> _Exercise_: Return every line of text in the rows below without changing a single character, and keep each line break where it falls.

Content starts

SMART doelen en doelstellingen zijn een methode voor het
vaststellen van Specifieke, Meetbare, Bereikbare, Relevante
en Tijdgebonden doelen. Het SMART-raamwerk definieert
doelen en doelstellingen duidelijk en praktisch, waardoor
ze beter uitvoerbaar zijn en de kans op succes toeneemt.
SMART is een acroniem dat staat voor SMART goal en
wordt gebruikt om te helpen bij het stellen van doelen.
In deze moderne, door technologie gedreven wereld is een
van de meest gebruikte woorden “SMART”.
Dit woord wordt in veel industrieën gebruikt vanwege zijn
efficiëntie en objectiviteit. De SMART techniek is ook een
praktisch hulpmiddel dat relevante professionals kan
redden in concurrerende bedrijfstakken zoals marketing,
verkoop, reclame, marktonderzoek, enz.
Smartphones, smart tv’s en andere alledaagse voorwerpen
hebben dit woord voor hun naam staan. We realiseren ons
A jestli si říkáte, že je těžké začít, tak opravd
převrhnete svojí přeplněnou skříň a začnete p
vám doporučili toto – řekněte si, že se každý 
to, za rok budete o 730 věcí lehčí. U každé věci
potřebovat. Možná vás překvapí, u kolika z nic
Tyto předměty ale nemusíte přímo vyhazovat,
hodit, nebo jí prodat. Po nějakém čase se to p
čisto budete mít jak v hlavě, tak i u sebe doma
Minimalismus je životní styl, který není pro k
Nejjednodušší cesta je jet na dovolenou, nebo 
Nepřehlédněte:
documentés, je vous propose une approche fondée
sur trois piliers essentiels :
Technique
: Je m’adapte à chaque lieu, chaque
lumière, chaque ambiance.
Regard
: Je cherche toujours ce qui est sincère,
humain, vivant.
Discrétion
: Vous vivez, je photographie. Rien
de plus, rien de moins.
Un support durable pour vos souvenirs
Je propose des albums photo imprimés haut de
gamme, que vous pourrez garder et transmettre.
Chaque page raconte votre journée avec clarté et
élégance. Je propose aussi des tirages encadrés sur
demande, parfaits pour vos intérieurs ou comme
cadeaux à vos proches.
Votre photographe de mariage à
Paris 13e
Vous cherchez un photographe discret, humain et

Content ends

> _Finished exercise_:
SMART doelen en doelstellingen zijn een methode voor het
vaststellen van Specifieke, Meetbare, Bereikbare, Relevante
en Tijdgebonden doelen. Het SMART-raamwerk definieert
doelen en doelstellingen duidelijk en praktisch, waardoor
ze beter uitvoerbaar zijn en de kans op succes toeneemt.
SMART is een acroniem dat staat voor SMART goal en
wordt gebruikt om te helpen bij het stellen van doelen.
In deze moderne, door technologie gedreven wereld is een
van de meest gebruikte woorden “SMART”.
Dit woord wordt in veel industrieën gebruikt vanwege zijn
efficiëntie en objectiviteit. De SMART techniek is ook een
praktisch hulpmiddel dat relevante professionals kan
redden in concurrerende bedrijfstakken zoals marketing,
verkoop, reclame, marktonderzoek, enz.
Smartphones, smart tv’s en andere alledaagse voorwerpen
hebben dit woord voor hun naam staan. We realiseren ons
A jestli si říkáte, že je těžké začít, tak opravd
převrhnete svojí přeplněnou skříň a začnete p
vám doporučili toto – řekněte si, že se každý 
to, za rok budete o 730 věcí lehčí. U každé věci
potřebovat. Možná vás překvapí, u kolika z nic
Tyto předměty ale nemusíte přímo vyhazovat,
hodit, nebo jí prodat. Po nějakém čase se to p
čisto budete mít jak v hlavě, tak i u sebe doma
Minimalismus je životní styl, který není pro k
Nejjednodušší cesta je jet na dovolenou, nebo 
Nepřehlédněte:
documentés, je vous propose une approche fondée
sur trois piliers essentiels :
Technique
: Je m’adapte à chaque lieu, chaque
lumière, chaque ambiance.
Regard
: Je cherche toujours ce qui est sincère,
humain, vivant.
Discrétion
: Vous vivez, je photographie. Rien
de plus, rien de moins.
Un support durable pour vos souvenirs
Je propose des albums photo imprimés haut de
gamme, que vous pourrez garder et transmettre.
Chaque page raconte votre journée avec clarté et
élégance. Je propose aussi des tirages encadrés sur
demande, parfaits pour vos intérieurs ou comme
cadeaux à vos proches.
Votre photographe de mariage à
Paris 13e
Vous cherchez un photographe discret, humain et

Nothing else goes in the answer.